### Extract
########################################

Debian / Ubuntu - Monitor your server and avoid crashes of the server with Monit

Page 1 / 1
  • Published on : 20 December 2014 at 13:11 UTC
  • By Lionel Eppe

Monit is a monitoring program for Linux that allows you to :
- Monitor the desired services every x minutes
- Receive alerts when a service begins to consume too much CPU or RAM
- Restart the service when it starts to become unstable (like that, your services will not become inaccessible for a long time because they will be restarted automatically in case of problems)
- Monitor the partitions of your hard drive to receive an alert when the hard drive has not enough free space.

Tutorial tested on Ubuntu 12.04 and Debian 7.7.0.

To begin, install monit by typing this :

Code : Bash

apt-get install monit

To configure monit, you must create a file in the "/etc/monit/conf.d" folder.
Indeed, at the end of the "/etc/monit/monitrc" file which serves as documentation, you'll see the line "include /etc/monit/conf.d/*" at the bottom of the file.

To configure monit, create a config file like this :

Code : Bash

vi /etc/monit/conf.d/monit.cfg

Note : The script below is based on the documentation found in the "/etc/monit/monitrc" file.

Code : Bash

set daemon 120            # Check the services every 2 minutes (2*60s = 120s = 2min)
  with start delay 240    # Wait 4 minutes after the monit start for the first services verification.

# Log files
# Using Linux log files
# set logfile syslog facility log_daemon
# or a specific log file for monit.
set logfile /var/log/monit.log

# SMTP server to use for sending alerts by mails.
# Note : You can specify multiple SMTP servers separated by commas.
set mailserver localhost

# If SMTP servers are not working, you can store the alerts on the hard drive.

########################################

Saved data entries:

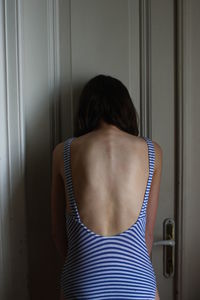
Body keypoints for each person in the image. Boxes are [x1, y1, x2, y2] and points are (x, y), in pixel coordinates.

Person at [51, 74, 162, 300]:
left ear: (85, 111)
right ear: (125, 109)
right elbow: (148, 236)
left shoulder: (63, 152)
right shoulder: (152, 152)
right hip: (138, 285)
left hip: (82, 283)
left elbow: (58, 234)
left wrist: (83, 272)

########################################

### Task list
(a) On which Ubuntu and Debian versions was the Monit tutorial tested?
(b) Write out the passage of the Monit tutorial between "set daemon 120" and "first services verification.", inclusive.

### Task results
(a) Ubuntu 12.04 and Debian 7.7.0.

(b)
set daemon 120            # Check the services every 2 minutes (2*60s = 120s = 2min)
  with start delay 240    # Wait 4 minutes after the monit start for the first services verification.